Inspired by the prayers of a 19th century English devotee of Our Lady of Lourdes, this monumental church, reputedly the fifth largest in London, became the first in the world to have one distinct chapel with its own altar and a beautiful artistic altarpiece for each of the Fifteen Traditional Mysteries of the Rosary; a devotion which is promoted by the Dominican friars.
Here, one can pray the stational Rosary, processing from one chapel to the next as one progresses through the Mysteries of the Rosary. In total there are 17 chapels, 20 altars, and a great Sanctuary with an Adoration Throne that surmounts the High Altar, choir stalls carved in Belgium, and behind the gleaming Lady Chapel, there's a beautiful garden for the Luminous Mysteries of the Rosary, with a uniquely commissioned statue from a Florentine sculptor of Our Lady of Cana.

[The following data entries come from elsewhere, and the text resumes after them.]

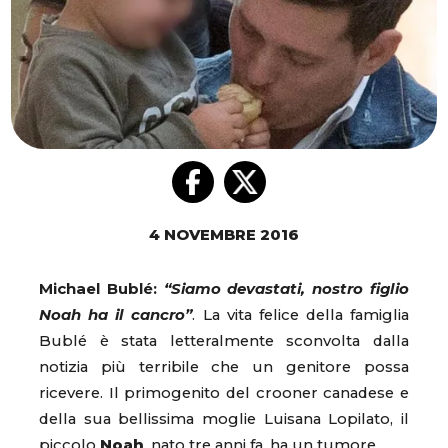
4 NOVEMBRE 2016
Michael Bublé:
“Siamo devastati, nostro figlio
Noah ha il cancro”
. La vita felice della famiglia
Bublé è stata letteralmente sconvolta dalla
notizia più terribile che un genitore possa
ricevere. Il primogenito del crooner canadese e
della sua bellissima moglie Luisana Lopilato, il
piccolo
Noah
, nato tre anni fa, ha un tumore.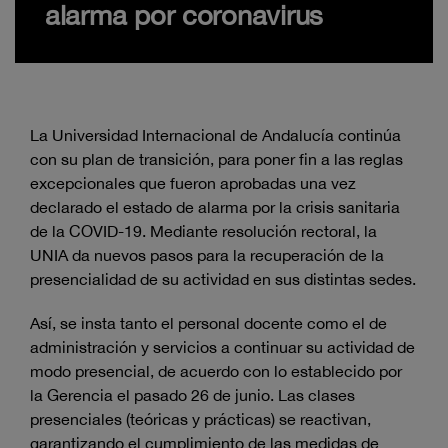
alarma por coronavirus
La Universidad Internacional de Andalucía continúa
con su plan de transición, para poner fin a las reglas
excepcionales que fueron aprobadas una vez
declarado el estado de alarma por la crisis sanitaria
de la COVID-19. Mediante resolución rectoral, la
UNIA da nuevos pasos para la recuperación de la
presencialidad de su actividad en sus distintas sedes.
Así, se insta tanto el personal docente como el de
administración y servicios a continuar su actividad de
modo presencial, de acuerdo con lo establecido por
la Gerencia el pasado 26 de junio. Las clases
presenciales (teóricas y prácticas) se reactivan,
garantizando el cumplimiento de las medidas de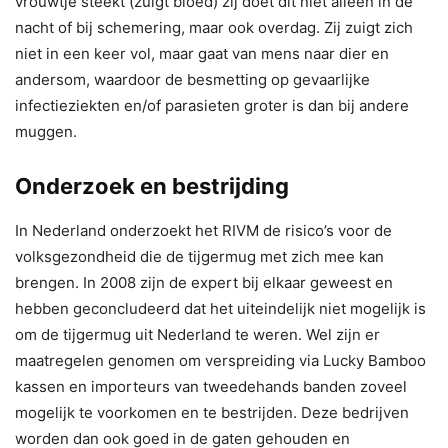
vrouwtje steekt (zuigt bloed) zij doet dit niet alleen in de
nacht of bij schemering, maar ook overdag. Zij zuigt zich
niet in een keer vol, maar gaat van mens naar dier en
andersom, waardoor de besmetting op gevaarlijke
infectieziekten en/of parasieten groter is dan bij andere
muggen.
Onderzoek en bestrijding
In Nederland onderzoekt het RIVM de risico’s voor de
volksgezondheid die de tijgermug met zich mee kan
brengen. In 2008 zijn de expert bij elkaar geweest en
hebben geconcludeerd dat het uiteindelijk niet mogelijk is
om de tijgermug uit Nederland te weren. Wel zijn er
maatregelen genomen om verspreiding via Lucky Bamboo
kassen en importeurs van tweedehands banden zoveel
mogelijk te voorkomen en te bestrijden. Deze bedrijven
worden dan ook goed in de gaten gehouden en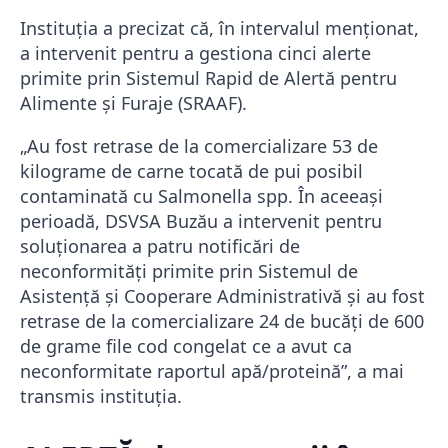
Instituția a precizat că, în intervalul menționat,
a intervenit pentru a gestiona cinci alerte
primite prin Sistemul Rapid de Alertă pentru
Alimente şi Furaje (SRAAF).
„Au fost retrase de la comercializare 53 de
kilograme de carne tocată de pui posibil
contaminată cu Salmonella spp. În aceeaşi
perioadă, DSVSA Buzău a intervenit pentru
soluţionarea a patru notificări de
neconformităţi primite prin Sistemul de
Asistenţă şi Cooperare Administrativă şi au fost
retrase de la comercializare 24 de bucăţi de 600
de grame file cod congelat ce a avut ca
neconformitate raportul apă/proteină”, a mai
transmis instituția.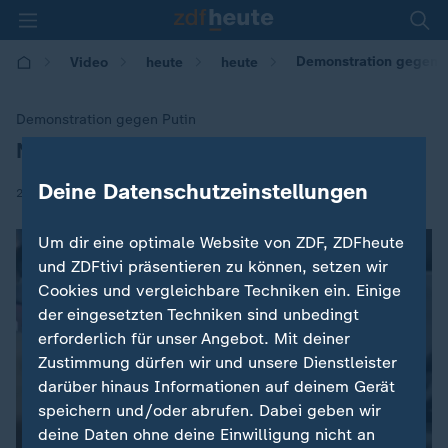
Demonstration gegen Pu
Video
heute
heute
Demonstration gegen Putin
Nawalny festgenommen
:
Deine Datenschutzeinstellungen
|
28.01.2018 | 11:30
Um dir eine optimale Website von ZDF, ZDFheute
und ZDFtivi präsentieren zu können, setzen wir
Cookies und vergleichbare Techniken ein. Einige
der eingesetzten Techniken sind unbedingt
erforderlich für unser Angebot. Mit deiner
Zustimmung dürfen wir und unsere Dienstleister
darüber hinaus Informationen auf deinem Gerät
speichern und/oder abrufen. Dabei geben wir
deine Daten ohne deine Einwilligung nicht an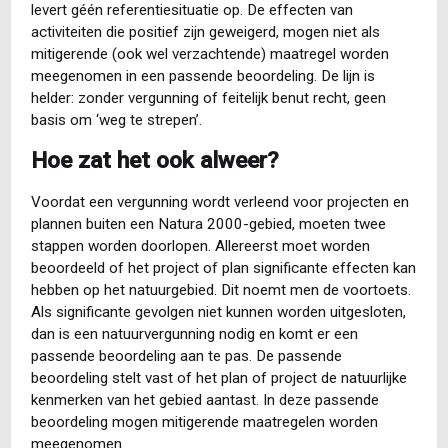
levert géén referentiesituatie op. De effecten van
activiteiten die positief zijn geweigerd, mogen niet als
mitigerende (ook wel verzachtende) maatregel worden
meegenomen in een passende beoordeling. De lijn is
helder: zonder vergunning of feitelijk benut recht, geen
basis om ‘weg te strepen’.
Hoe zat het ook alweer?
Voordat een vergunning wordt verleend voor projecten en
plannen buiten een Natura 2000-gebied, moeten twee
stappen worden doorlopen. Allereerst moet worden
beoordeeld of het project of plan significante effecten kan
hebben op het natuurgebied. Dit noemt men de voortoets.
Als significante gevolgen niet kunnen worden uitgesloten,
dan is een natuurvergunning nodig en komt er een
passende beoordeling aan te pas. De passende
beoordeling stelt vast of het plan of project de natuurlijke
kenmerken van het gebied aantast. In deze passende
beoordeling mogen mitigerende maatregelen worden
meegenomen.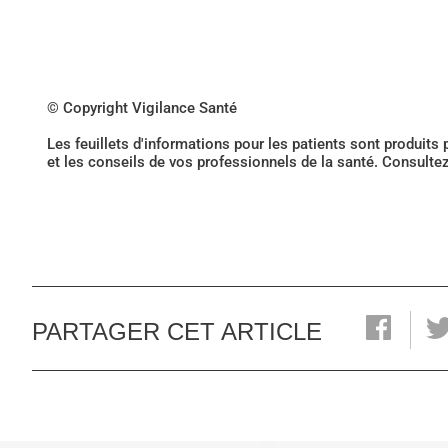
© Copyright Vigilance Santé
Les feuillets d'informations pour les patients sont produits
et les conseils de vos professionnels de la santé. Consulte
PARTAGER CET ARTICLE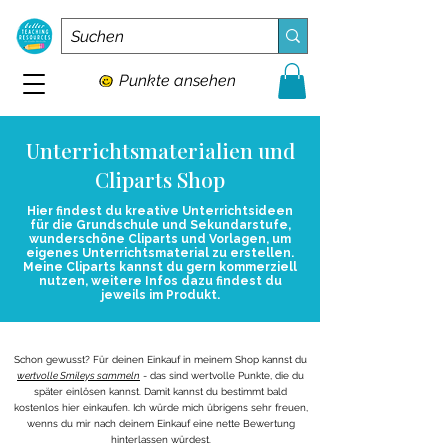
Punkte ansehen
Unterrichtsmaterialien und
Cliparts Shop
Hier findest du kreative Unterrichtsideen
für die Grundschule und Sekundarstufe,
wunderschöne Cliparts und Vorlagen, um
eigenes Unterrichtsmaterial zu erstellen.
Meine Cliparts kannst du gern kommerziell
nutzen, weitere Infos dazu findest du
jeweils im Produkt.
Schon gewusst? Für deinen Einkauf in meinem Shop kannst du
wertvolle Smileys sammeln
- das sind wertvolle Punkte, die du
später einlösen kannst. Damit kannst du bestimmt bald
kostenlos hier einkaufen. Ich würde mich übrigens sehr freuen,
wenns du mir nach deinem Einkauf eine nette Bewertung
hinterlassen würdest.​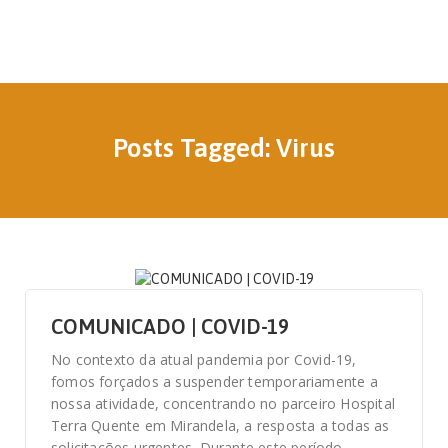
Posts Tagged: Virus
4 DE MAIO, 2020
COMUNICADO | COVID-19
No contexto da atual pandemia por Covid-19,
fomos forçados a suspender temporariamente a
nossa atividade, concentrando no parceiro Hospital
Terra Quente em Mirandela, a resposta a todas as
solicitações urgentes. Durante este período,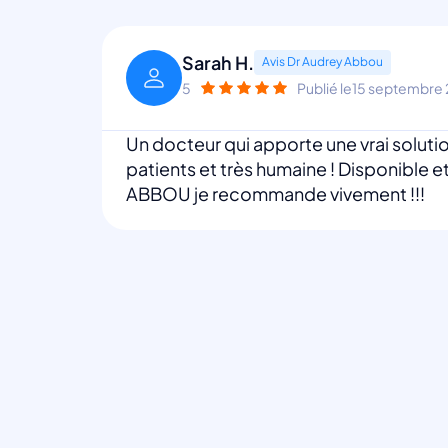
Sarah H.
Avis Dr Audrey Abbou
5
Publié le
15 septembre
Un docteur qui apporte une vrai soluti
patients et très humaine ! Disponible 
ABBOU je recommande vivement !!!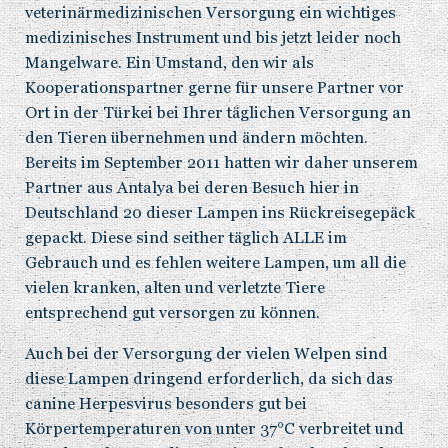
veterinärmedizinischen Versorgung ein wichtiges
medizinisches Instrument und bis jetzt leider noch
Mangelware. Ein Umstand, den wir als
Kooperationspartner gerne für unsere Partner vor
Ort in der Türkei bei Ihrer täglichen Versorgung an
den Tieren übernehmen und ändern möchten.
Bereits im September 2011 hatten wir daher unserem
Partner aus Antalya bei deren Besuch hier in
Deutschland 20 dieser Lampen ins Rückreisegepäck
gepackt. Diese sind seither täglich ALLE im
Gebrauch und es fehlen weitere Lampen, um all die
vielen kranken, alten und verletzte Tiere
entsprechend gut versorgen zu können.
Auch bei der Versorgung der vielen Welpen sind
diese Lampen dringend erforderlich, da sich das
canine Herpesvirus besonders gut bei
Körpertemperaturen von unter 37°C verbreitet und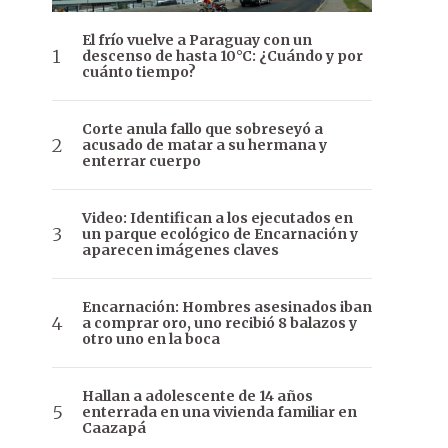
El frío vuelve a Paraguay con un
descenso de hasta 10°C: ¿Cuándo y por
cuánto tiempo?
Corte anula fallo que sobreseyó a
acusado de matar a su hermana y
enterrar cuerpo
Video: Identifican a los ejecutados en
un parque ecológico de Encarnación y
aparecen imágenes claves
Encarnación: Hombres asesinados iban
a comprar oro, uno recibió 8 balazos y
otro uno en la boca
Hallan a adolescente de 14 años
enterrada en una vivienda familiar en
Caazapá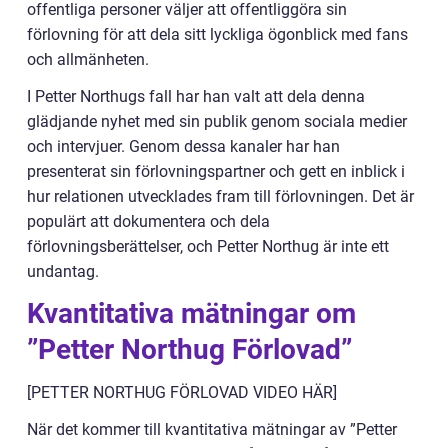
offentliga personer väljer att offentliggöra sin
förlovning för att dela sitt lyckliga ögonblick med fans
och allmänheten.
I Petter Northugs fall har han valt att dela denna
glädjande nyhet med sin publik genom sociala medier
och intervjuer. Genom dessa kanaler har han
presenterat sin förlovningspartner och gett en inblick i
hur relationen utvecklades fram till förlovningen. Det är
populärt att dokumentera och dela
förlovningsberättelser, och Petter Northug är inte ett
undantag.
Kvantitativa mätningar om
”Petter Northug Förlovad”
[PETTER NORTHUG FÖRLOVAD VIDEO HÄR]
När det kommer till kvantitativa mätningar av ”Petter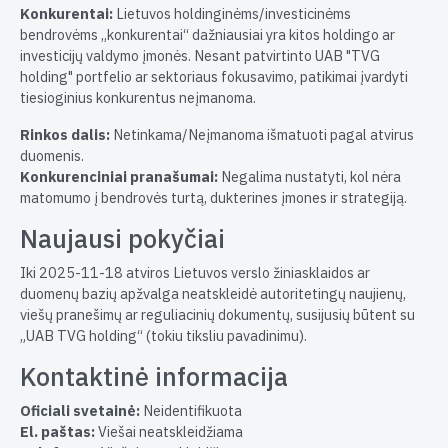
Konkurentai:
Lietuvos holdinginėms/investicinėms
bendrovėms „konkurentai“ dažniausiai yra kitos holdingo ar
investicijų valdymo įmonės. Nesant patvirtinto UAB "TVG
holding" portfelio ar sektoriaus fokusavimo, patikimai įvardyti
tiesioginius konkurentus neįmanoma.
Rinkos dalis:
Netinkama/Neįmanoma išmatuoti pagal atvirus
duomenis.
Konkurenciniai pranašumai:
Negalima nustatyti, kol nėra
matomumo į bendrovės turtą, dukterines įmones ir strategiją.
Naujausi pokyčiai
Iki 2025-11-18 atviros Lietuvos verslo žiniasklaidos ar
duomenų bazių apžvalga neatskleidė autoritetingų naujienų,
viešų pranešimų ar reguliacinių dokumentų, susijusių būtent su
„UAB TVG holding“ (tokiu tiksliu pavadinimu).
Kontaktinė informacija
Oficiali svetainė:
Neidentifikuota
El. paštas:
Viešai neatskleidžiama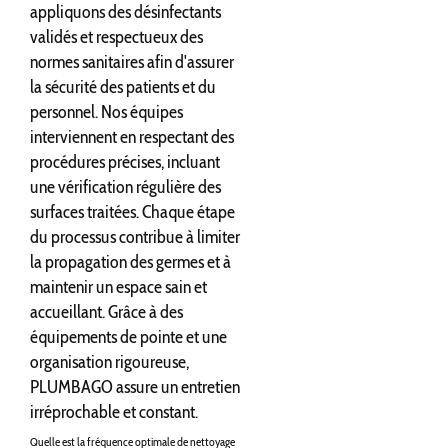
appliquons des désinfectants
validés et respectueux des
normes sanitaires afin d'assurer
la sécurité des patients et du
personnel. Nos équipes
interviennent en respectant des
procédures précises, incluant
une vérification régulière des
surfaces traitées. Chaque étape
du processus contribue à limiter
la propagation des germes et à
maintenir un espace sain et
accueillant. Grâce à des
équipements de pointe et une
organisation rigoureuse,
PLUMBAGO assure un entretien
irréprochable et constant.
Quelle est la fréquence optimale de nettoyage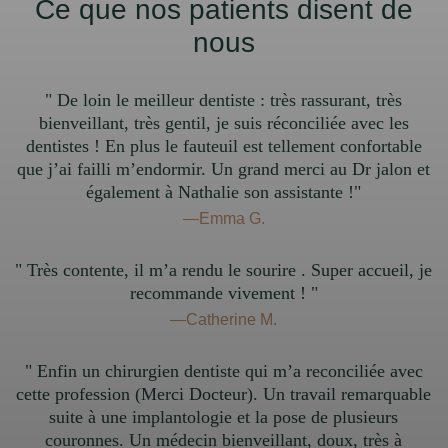
Ce que nos patients disent de
nous
" De loin le meilleur dentiste : très rassurant, très
bienveillant, très gentil, je suis réconciliée avec les
dentistes ! En plus le fauteuil est tellement confortable
que j’ai failli m’endormir. Un grand merci au Dr jalon et
également à Nathalie son assistante !"
—Emma G.
" Très contente, il m’a rendu le sourire . Super accueil, je
recommande vivement ! "
—Catherine M.
" Enfin un chirurgien dentiste qui m’a reconciliée avec
cette profession (Merci Docteur). Un travail remarquable
suite à une implantologie et la pose de plusieurs
couronnes. Un médecin bienveillant, doux, très à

The church, too, is filled with unique statuary, vibrant stained glass that spans over a hundred years, gilded walls, carved and painted angels, oil paintings of the Stations of the Cross and the death of St Dominic, family monuments such as the Fortescue monument, and a memorial for the Great War inscribed by Eric Gill.
This great Victorian church is a testimony to the ambition and faith of 19th century Catholics, and it stands as a visible sign of the power of the humble prayer of the Rosary to move and inspire us even today.